RECORDS SUPPLIED:
□ □ □ □ □
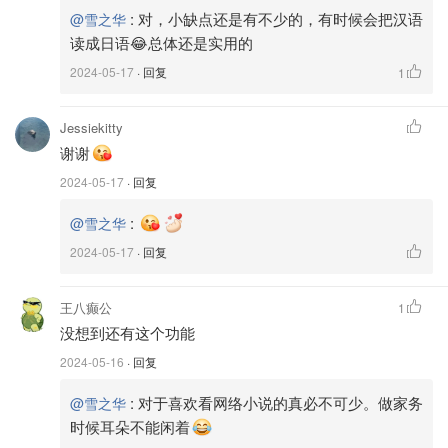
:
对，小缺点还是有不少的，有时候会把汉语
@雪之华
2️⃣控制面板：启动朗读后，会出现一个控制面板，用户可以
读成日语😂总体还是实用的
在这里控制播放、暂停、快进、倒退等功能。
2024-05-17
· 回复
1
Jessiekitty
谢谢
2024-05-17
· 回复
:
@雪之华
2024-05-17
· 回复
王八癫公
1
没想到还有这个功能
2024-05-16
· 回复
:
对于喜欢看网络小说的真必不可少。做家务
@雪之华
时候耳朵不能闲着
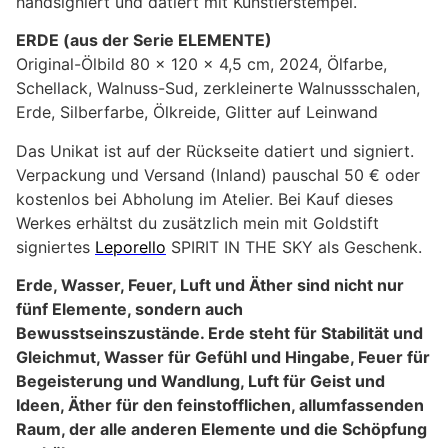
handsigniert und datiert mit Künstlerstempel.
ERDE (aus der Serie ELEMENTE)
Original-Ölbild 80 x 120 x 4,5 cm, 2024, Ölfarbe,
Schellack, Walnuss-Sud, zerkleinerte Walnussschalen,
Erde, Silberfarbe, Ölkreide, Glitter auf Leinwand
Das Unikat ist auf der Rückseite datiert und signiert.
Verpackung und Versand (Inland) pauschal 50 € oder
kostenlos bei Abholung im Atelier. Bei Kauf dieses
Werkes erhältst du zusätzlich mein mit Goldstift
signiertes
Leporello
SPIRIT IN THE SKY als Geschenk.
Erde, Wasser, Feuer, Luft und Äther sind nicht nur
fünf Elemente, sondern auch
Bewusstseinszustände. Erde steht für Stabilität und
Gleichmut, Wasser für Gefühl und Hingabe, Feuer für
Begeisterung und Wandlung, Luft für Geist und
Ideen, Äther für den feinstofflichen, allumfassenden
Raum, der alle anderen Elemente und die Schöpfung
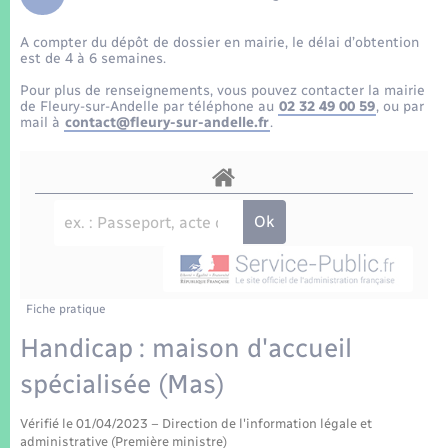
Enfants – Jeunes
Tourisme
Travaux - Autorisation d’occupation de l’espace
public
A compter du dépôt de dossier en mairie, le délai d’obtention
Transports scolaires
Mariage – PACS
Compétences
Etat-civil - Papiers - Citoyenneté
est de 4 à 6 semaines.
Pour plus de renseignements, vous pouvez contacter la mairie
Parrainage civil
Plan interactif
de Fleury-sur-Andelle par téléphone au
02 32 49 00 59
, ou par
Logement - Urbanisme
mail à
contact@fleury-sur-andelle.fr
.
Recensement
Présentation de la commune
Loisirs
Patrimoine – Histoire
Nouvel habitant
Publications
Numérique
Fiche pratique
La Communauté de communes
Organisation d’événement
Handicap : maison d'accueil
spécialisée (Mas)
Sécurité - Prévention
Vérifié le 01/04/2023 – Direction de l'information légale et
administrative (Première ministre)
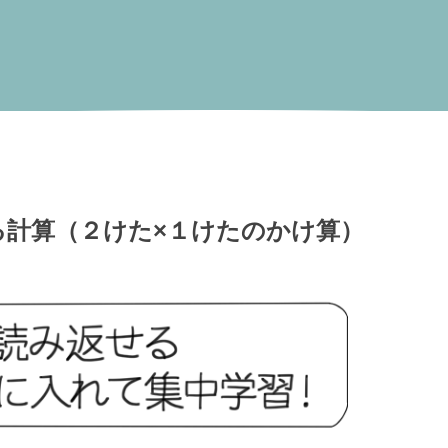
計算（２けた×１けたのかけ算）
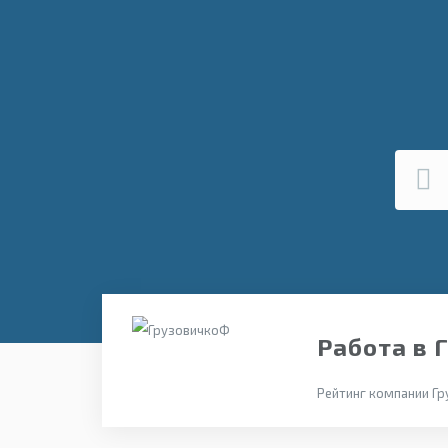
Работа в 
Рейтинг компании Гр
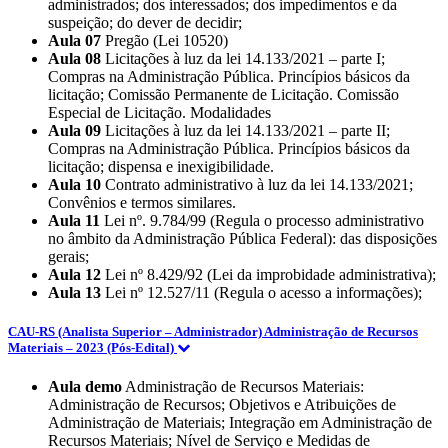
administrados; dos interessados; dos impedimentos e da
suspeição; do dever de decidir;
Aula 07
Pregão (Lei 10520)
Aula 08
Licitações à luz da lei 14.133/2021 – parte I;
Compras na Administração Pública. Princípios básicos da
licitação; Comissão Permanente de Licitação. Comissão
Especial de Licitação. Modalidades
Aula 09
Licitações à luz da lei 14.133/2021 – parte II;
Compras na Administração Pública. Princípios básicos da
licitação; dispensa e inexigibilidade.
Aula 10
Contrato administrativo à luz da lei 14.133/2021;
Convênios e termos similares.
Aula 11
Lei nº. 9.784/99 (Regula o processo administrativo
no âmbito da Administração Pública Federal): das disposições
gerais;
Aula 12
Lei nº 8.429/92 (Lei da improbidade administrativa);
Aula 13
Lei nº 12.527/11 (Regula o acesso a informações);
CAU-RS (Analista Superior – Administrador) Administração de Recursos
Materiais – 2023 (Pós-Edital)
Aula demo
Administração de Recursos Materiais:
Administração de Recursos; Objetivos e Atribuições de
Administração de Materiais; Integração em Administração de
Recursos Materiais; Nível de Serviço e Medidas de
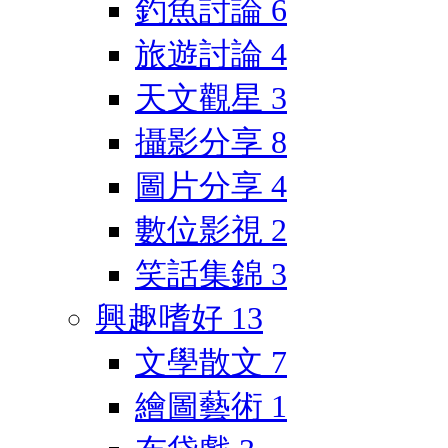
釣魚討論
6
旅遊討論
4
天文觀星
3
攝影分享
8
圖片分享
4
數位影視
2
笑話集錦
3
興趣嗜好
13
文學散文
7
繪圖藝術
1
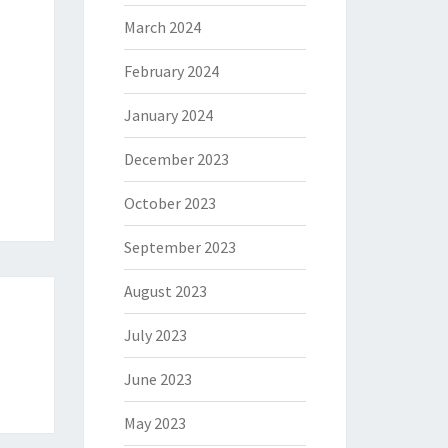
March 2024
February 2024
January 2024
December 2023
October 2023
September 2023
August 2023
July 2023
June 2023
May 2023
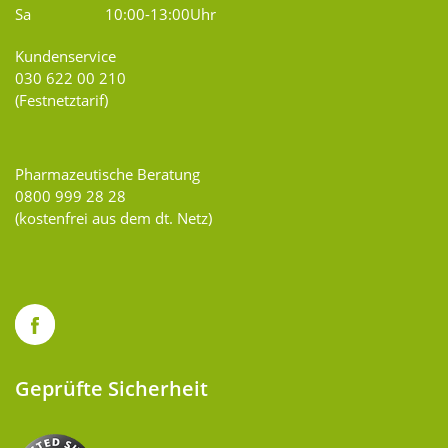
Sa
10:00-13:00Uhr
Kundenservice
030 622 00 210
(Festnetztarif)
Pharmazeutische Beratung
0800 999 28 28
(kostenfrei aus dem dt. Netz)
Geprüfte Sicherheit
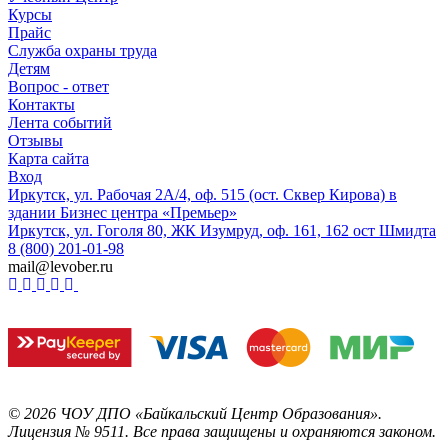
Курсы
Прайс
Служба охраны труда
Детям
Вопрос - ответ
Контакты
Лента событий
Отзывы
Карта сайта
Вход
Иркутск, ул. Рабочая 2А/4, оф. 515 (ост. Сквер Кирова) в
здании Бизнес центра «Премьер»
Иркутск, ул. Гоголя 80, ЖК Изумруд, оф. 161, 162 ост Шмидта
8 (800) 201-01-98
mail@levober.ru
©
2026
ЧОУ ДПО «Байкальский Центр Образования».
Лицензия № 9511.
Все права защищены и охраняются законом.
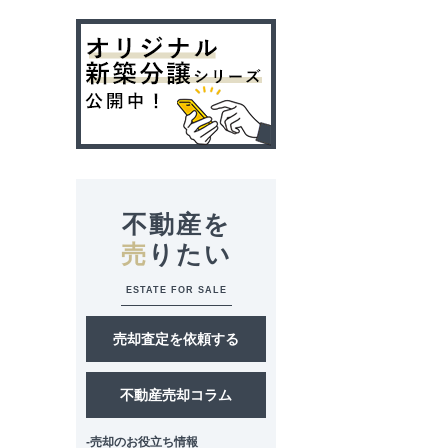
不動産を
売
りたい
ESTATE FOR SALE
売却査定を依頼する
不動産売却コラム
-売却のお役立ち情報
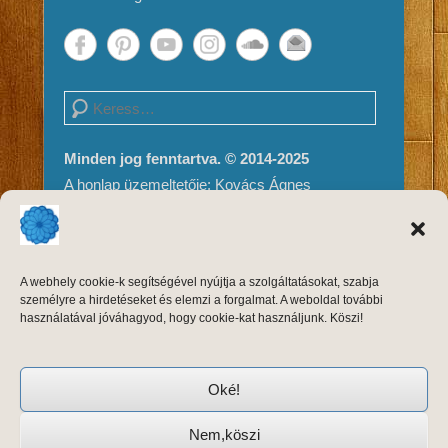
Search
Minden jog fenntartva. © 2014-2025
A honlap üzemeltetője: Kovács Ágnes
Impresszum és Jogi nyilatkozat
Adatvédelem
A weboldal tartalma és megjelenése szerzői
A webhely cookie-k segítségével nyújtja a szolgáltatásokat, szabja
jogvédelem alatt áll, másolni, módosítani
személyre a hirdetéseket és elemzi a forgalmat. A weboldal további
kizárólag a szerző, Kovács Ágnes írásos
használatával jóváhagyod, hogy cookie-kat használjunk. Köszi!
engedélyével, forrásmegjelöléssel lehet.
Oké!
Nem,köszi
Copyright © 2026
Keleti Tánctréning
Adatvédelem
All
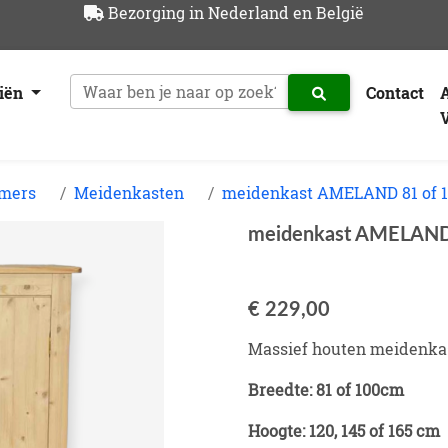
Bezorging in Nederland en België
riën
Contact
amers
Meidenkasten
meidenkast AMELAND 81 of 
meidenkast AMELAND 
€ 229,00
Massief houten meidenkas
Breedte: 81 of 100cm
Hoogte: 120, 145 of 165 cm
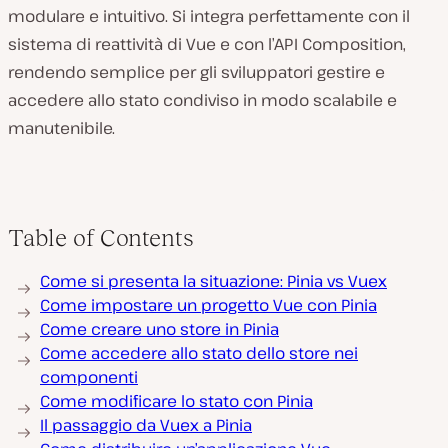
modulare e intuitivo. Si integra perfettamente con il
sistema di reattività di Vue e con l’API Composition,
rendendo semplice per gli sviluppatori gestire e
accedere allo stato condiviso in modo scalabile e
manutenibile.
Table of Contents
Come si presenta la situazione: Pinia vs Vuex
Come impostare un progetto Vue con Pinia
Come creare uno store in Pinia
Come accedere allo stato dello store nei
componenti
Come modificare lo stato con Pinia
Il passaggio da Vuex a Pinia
□ □ □ □ □
Without any pictures, return the entries exactly as given.

:
对，小缺点还是有不少的，有时候会把汉语
@雪之华
2️⃣控制面板：启动朗读后，会出现一个控制面板，用户可以
读成日语😂总体还是实用的
在这里控制播放、暂停、快进、倒退等功能。
2024-05-17
· 回复
1
Jessiekitty
谢谢
2024-05-17
· 回复
:
@雪之华
2024-05-17
· 回复
王八癫公
1
没想到还有这个功能
2024-05-16
· 回复
:
对于喜欢看网络小说的真必不可少。做家务
@雪之华
时候耳朵不能闲着
handsigniert und datiert mit Künstlerstempel.
ERDE (aus der Serie ELEMENTE)
Original-Ölbild 80 x 120 x 4,5 cm, 2024, Ölfarbe,
Schellack, Walnuss-Sud, zerkleinerte Walnussschalen,
Erde, Silberfarbe, Ölkreide, Glitter auf Leinwand
Das Unikat ist auf der Rückseite datiert und signiert.
Verpackung und Versand (Inland) pauschal 50 € oder
kostenlos bei Abholung im Atelier. Bei Kauf dieses
Werkes erhältst du zusätzlich mein mit Goldstift
signiertes
Leporello
SPIRIT IN THE SKY als Geschenk.
Erde, Wasser, Feuer, Luft und Äther sind nicht nur
fünf Elemente, sondern auch
Bewusstseinszustände. Erde steht für Stabilität und
Gleichmut, Wasser für Gefühl und Hingabe, Feuer für
Begeisterung und Wandlung, Luft für Geist und
Ideen, Äther für den feinstofflichen, allumfassenden
Raum, der alle anderen Elemente und die Schöpfung
Enfants – Jeunes
Tourisme
Travaux - Autorisation d’occupation de l’espace
public
A compter du dépôt de dossier en mairie, le délai d’obtention
Transports scolaires
Mariage – PACS
Compétences
Etat-civil - Papiers - Citoyenneté
est de 4 à 6 semaines.
Pour plus de renseignements, vous pouvez contacter la mairie
Parrainage civil
Plan interactif
de Fleury-sur-Andelle par téléphone au
02 32 49 00 59
, ou par
Logement - Urbanisme
mail à
contact@fleury-sur-andelle.fr
.
Recensement
Présentation de la commune
Loisirs
Patrimoine – Histoire
Nouvel habitant
Publications
Numérique
Fiche pratique
La Communauté de communes
Organisation d’événement
Handicap : maison d'accueil
spécialisée (Mas)
Sécurité - Prévention
Vérifié le 01/04/2023 – Direction de l'information légale et
administrative (Première ministre)
計算（２けた×１けたのかけ算）
Работа в 
Рейтинг компании Гр
administrados; dos interessados; dos impedimentos e da
suspeição; do dever de decidir;
Aula 07
Pregão (Lei 10520)
Aula 08
Licitações à luz da lei 14.133/2021 – parte I;
Compras na Administração Pública. Princípios básicos da
licitação; Comissão Permanente de Licitação. Comissão
Especial de Licitação. Modalidades
Aula 09
Licitações à luz da lei 14.133/2021 – parte II;
Compras na Administração Pública. Princípios básicos da
licitação; dispensa e inexigibilidade.
Aula 10
Contrato administrativo à luz da lei 14.133/2021;
Convênios e termos similares.
Aula 11
Lei nº. 9.784/99 (Regula o processo administrativo
no âmbito da Administração Pública Federal): das disposições
gerais;
Aula 12
Lei nº 8.429/92 (Lei da improbidade administrativa);
Aula 13
Lei nº 12.527/11 (Regula o acesso a informações);
CAU-RS (Analista Superior – Administrador) Administração de Recursos
Materiais – 2023 (Pós-Edital)
Aula demo
Administração de Recursos Materiais:
Administração de Recursos; Objetivos e Atribuições de
Administração de Materiais; Integração em Administração de
Recursos Materiais; Nível de Serviço e Medidas de
釣魚討論
6
旅遊討論
4
天文觀星
3
攝影分享
8
圖片分享
4
數位影視
2
笑話集錦
3
興趣嗜好
13
文學散文
7
繪圖藝術
1
March 2024
February 2024
January 2024
December 2023
October 2023
September 2023
August 2023
July 2023
June 2023
May 2023
Sa
10:00-13:00Uhr
Kundenservice
030 622 00 210
(Festnetztarif)
Pharmazeutische Beratung
0800 999 28 28
(kostenfrei aus dem dt. Netz)
Geprüfte Sicherheit
Курсы
Прайс
Служба охраны труда
Детям
Вопрос - ответ
Контакты
Лента событий
Отзывы
Карта сайта
Вход
Иркутск, ул. Рабочая 2А/4, оф. 515 (ост. Сквер Кирова) в
здании Бизнес центра «Премьер»
Иркутск, ул. Гоголя 80, ЖК Изумруд, оф. 161, 162 ост Шмидта
8 (800) 201-01-98
mail@levober.ru
©
2026
ЧОУ ДПО «Байкальский Центр Образования».
Лицензия № 9511.
Все права защищены и охраняются законом.
不動産を
売
りたい
ESTATE FOR SALE
売却査定を依頼する
不動産売却コラム
-売却のお役立ち情報
Search
Minden jog fenntartva. © 2014-2025
A honlap üzemeltetője: Kovács Ágnes
Impresszum és Jogi nyilatkozat
Adatvédelem
A weboldal tartalma és megjelenése szerzői
A webhely cookie-k segítségével nyújtja a szolgáltatásokat, szabja
jogvédelem alatt áll, másolni, módosítani
személyre a hirdetéseket és elemzi a forgalmat. A weboldal további
kizárólag a szerző, Kovács Ágnes írásos
használatával jóváhagyod, hogy cookie-kat használjunk. Köszi!
engedélyével, forrásmegjelöléssel lehet.
Oké!
Nem,köszi
Copyright © 2026
Keleti Tánctréning
Adatvédelem
All
Bezorging in Nederland en België
riën
Contact
amers
Meidenkasten
meidenkast AMELAND 81 of 
meidenkast AMELAND 
€ 229,00
Massief houten meidenkas
Breedte: 81 of 100cm
Hoogte: 120, 145 of 165 cm
modulare e intuitivo. Si integra perfettamente con il
sistema di reattività di Vue e con l’API Composition,
rendendo semplice per gli sviluppatori gestire e
accedere allo stato condiviso in modo scalabile e
manutenibile.
Table of Contents
Come si presenta la situazione: Pinia vs Vuex
Come impostare un progetto Vue con Pinia
Come creare uno store in Pinia
Come accedere allo stato dello store nei
componenti
Come modificare lo stato con Pinia
Il passaggio da Vuex a Pinia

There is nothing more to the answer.